As you may recall the luminance of a pixel is its brightness, from black to white. In previous courses I showed you how to adjust luminance using the very simple brightness contrast and the more complicated levels. And now, in this chapter, I'll introduce you to the most capable luminance adjustment command in all of Photoshop, which goes simply by the name Curves. As I did back in Chapter 12, when I showed you levels, I'll stand in for the problem image. But this time I am too high contrast, my shadows are filled in, my highlights are blown out.
You can't fix this kind of problem with levels, but you can with curves. The curves command takes the Histogram, which is that Bar Graph of luminance levels from black to white, and scales it to fit inside this square graph, which is pretty intimidating, I grant you. But it means that you can map any luminance level to another one which is to say you have complete control over the brightness and contrast of an image. To simplify things I'll go ahead and hide the Histogram, and we'll focus on this diagonal line which is the curve itself.
I know, it doesn't look like a curve, but it will in a moment. The current state of the image is the horizontal axis, with black on the left and white on the right. The modified state of the image is the vertical axis, with black at the bottom and white at the top. So this straight diagonal line indicates no change, black is black and white is white, same goes for everything in between. Of course, you want to make a change, that's why you are here, which means you need to set a point on the curve and drag it to a new location.
Let's say I want to brighten my midtones. I'd click to add a point to the center of the line, then I drag it upward. Now we have a curve. My medium grays have become brighter but so do all the other luminance levels in between, except for black and white. which remained fixed. But the midtones really aren't my problem. My problem are the shadows down here and the highlights up here.

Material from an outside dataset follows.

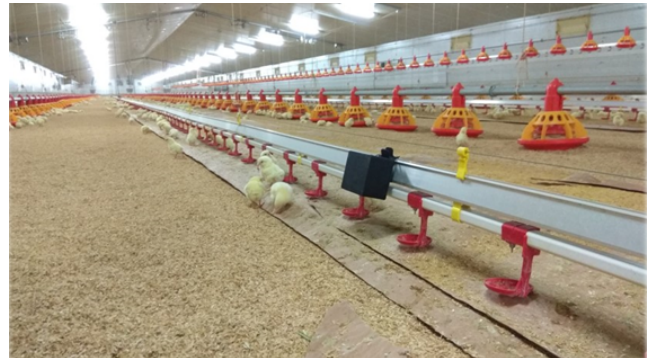
Figure 4. Real-world poultry farm used for demonstration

So I will set a shadow point here and then I will drag it up.
Notice that elevates the shadows, the midtones are protected by this point and then the highlights bend down but only slightly. We need to darken the highlights more. So I'll set a point here and then I'll drag it downward. Now we have an inverted S curve, and look at my highlights and shadows. They are in very better shape. I can't promise to make you fall in love with curves, it's a graph after all, but you will learn how to make it work in the following movies.